L’année dernière, les prix de l’électricité ont atteint des records absolus dans toute l’Europe, en raison notamment de l’invasion de l’Ukraine par la Russie et de la crise énergétique qui en a résulté. L’UE a aussitôt réagi en adoptant un vaste programme de mesures d’urgence visant à en atténuer les conséquences pour les ménages et les entreprises. En septembre dernier, Ursula von der Leyen, présidente de la Commission européenne, avait déclaré dans son discours sur l’état de l’Union que le marché européen de l’électricité n’était plus viable et nécessitait d’être adapté. L’organisation actuelle du marché de l’électricité, basée sur le principe dit de préséance économique (merit order), ne permettait selon elle plus de répondre aux intérêts des consommateurs et consommatrices.
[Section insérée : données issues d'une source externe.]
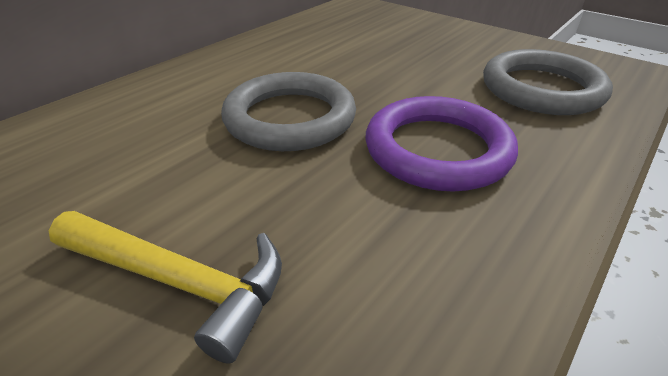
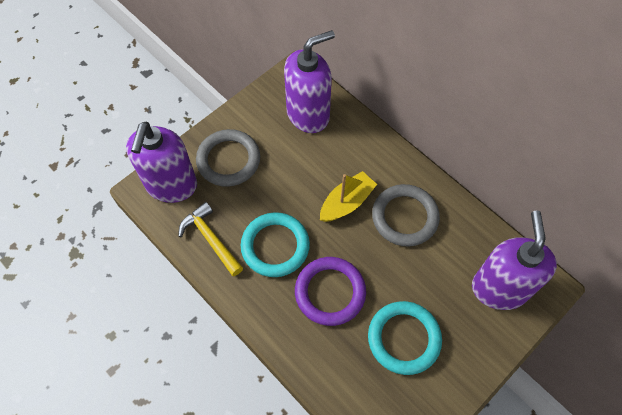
purple soap dispenser: none = 0 -> [126,122,197,203] [284,30,335,133] [472,210,557,310] = 3
turquoise ring: none = 0 -> [241,212,310,277] [368,301,442,375] = 2
yellow boat: none = 0 -> [320,171,377,222] = 1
L’exécutif européen avait par conséquent lancé le 23 janvier 2023 une consultation publique sur la réforme du marché européen de l’électricité (délai: 13 février 2023). L’AES avait elle aussi déposé sa position sur les questions soulevées dans la consultation publique. Il a présenté le 14 mars 2023 son projet de réforme, dont les objectifs déclarés sont de mieux protéger les consommateurs et consommatrices contre la forte volatilité des prix, de garantir un approvisionnement en électricité sûr reposant sur des énergies renouvelables et de renforcer la résilience du marché.
Les mécanismes fondamentaux sont maintenus
La refonte du marché de l’électricité se veut prudente. La profonde restructuration annoncée en septembre dernier n’est plus d’actualité pour le moment. Les mécanismes fondamentaux des marchés à court terme sont maintenus, à l’image du principe de préséance économique (merit order), qui détermine l’ordre de sollicitation des centrales électriques en fonction de leurs coûts marginaux. Les adaptations portent surtout sur la conception existante du marché de gros, lequel se voit étoffé avec l’introduction de «contrats d’achat d’électricité» à long terme (en anglais Power Purchase Agreement ou PPA) et de contrats d’écart compensatoire bidirectionnels (en anglais Contract for Difference ou CfD). Ces deux instruments doivent soutenir les énergies renouvelables, mais aussi contribuer à lisser les fluctuations de prix. La Commission attribue aux CfD un rôle moteur dans la promotion du développement des énergies renouvelables, mais n’entend pas pour autant l’imposer.